** Opening RECORDED INFORMATION block **

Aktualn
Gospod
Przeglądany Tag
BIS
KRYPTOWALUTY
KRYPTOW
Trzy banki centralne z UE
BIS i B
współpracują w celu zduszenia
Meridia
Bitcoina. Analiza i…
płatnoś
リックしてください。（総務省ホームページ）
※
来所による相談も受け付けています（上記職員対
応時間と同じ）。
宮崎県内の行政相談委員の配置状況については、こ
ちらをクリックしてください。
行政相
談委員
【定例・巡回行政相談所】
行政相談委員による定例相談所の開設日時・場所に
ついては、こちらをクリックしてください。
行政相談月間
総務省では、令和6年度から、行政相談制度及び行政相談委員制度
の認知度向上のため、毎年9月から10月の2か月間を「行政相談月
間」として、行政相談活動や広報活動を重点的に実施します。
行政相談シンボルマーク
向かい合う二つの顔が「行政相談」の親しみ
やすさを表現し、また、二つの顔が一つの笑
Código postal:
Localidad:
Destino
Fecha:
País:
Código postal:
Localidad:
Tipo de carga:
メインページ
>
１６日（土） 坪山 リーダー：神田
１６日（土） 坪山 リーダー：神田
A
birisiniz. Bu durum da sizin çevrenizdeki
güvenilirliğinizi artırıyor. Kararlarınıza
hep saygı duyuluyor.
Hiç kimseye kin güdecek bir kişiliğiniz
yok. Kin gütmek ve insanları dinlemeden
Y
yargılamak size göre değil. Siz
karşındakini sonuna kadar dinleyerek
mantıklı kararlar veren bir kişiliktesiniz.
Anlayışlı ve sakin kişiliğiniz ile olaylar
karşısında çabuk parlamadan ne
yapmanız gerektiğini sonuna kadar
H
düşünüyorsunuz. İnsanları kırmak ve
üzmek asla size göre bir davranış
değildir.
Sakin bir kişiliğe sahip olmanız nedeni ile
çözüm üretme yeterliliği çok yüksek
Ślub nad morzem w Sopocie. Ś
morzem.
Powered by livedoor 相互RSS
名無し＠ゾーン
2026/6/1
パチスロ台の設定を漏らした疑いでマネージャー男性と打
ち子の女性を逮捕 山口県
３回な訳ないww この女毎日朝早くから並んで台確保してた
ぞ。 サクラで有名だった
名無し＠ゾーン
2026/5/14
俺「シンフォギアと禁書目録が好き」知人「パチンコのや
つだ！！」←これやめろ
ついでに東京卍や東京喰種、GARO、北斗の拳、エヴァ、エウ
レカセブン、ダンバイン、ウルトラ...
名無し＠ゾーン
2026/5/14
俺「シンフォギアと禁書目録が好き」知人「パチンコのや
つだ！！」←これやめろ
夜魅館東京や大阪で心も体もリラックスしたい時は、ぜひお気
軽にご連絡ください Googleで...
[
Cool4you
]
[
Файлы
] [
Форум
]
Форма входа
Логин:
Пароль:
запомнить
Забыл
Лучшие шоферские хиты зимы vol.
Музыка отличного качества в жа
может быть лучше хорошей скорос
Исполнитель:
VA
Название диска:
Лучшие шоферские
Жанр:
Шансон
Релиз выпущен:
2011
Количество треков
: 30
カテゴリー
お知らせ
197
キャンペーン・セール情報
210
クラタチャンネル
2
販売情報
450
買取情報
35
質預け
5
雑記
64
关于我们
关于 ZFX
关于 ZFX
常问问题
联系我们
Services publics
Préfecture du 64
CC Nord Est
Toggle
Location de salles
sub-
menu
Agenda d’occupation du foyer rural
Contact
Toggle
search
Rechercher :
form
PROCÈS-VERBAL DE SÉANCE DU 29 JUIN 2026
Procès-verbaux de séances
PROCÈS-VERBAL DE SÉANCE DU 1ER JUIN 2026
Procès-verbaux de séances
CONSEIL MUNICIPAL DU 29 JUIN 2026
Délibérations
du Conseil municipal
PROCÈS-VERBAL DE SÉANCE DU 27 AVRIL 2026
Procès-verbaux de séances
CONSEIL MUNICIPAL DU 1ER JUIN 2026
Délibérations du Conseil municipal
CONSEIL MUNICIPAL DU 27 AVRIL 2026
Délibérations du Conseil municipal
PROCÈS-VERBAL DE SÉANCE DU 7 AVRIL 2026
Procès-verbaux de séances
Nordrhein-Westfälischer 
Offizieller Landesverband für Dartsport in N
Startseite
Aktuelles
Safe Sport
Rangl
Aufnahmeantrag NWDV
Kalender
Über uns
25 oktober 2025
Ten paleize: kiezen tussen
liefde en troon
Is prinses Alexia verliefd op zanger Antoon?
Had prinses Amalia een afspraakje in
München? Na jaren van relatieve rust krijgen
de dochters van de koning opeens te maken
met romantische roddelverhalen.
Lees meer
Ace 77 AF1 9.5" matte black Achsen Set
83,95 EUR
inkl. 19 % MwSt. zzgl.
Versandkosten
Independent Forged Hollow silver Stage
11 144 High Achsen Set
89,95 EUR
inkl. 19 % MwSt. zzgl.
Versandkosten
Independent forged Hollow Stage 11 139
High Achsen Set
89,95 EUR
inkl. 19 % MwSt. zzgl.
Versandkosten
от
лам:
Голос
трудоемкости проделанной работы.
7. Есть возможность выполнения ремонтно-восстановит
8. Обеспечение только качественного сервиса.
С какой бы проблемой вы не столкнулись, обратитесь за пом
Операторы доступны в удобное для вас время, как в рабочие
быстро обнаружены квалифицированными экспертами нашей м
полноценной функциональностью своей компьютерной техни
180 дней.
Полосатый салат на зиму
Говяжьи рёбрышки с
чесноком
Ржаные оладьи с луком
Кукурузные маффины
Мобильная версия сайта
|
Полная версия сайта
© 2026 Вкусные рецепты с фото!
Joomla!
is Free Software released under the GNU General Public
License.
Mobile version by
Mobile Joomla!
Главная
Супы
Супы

** Closing RECORDED INFORMATION block **

Look through the material and find each line that includes "сайта", then copy it.

Мобильная версия сайта
Полная версия сайта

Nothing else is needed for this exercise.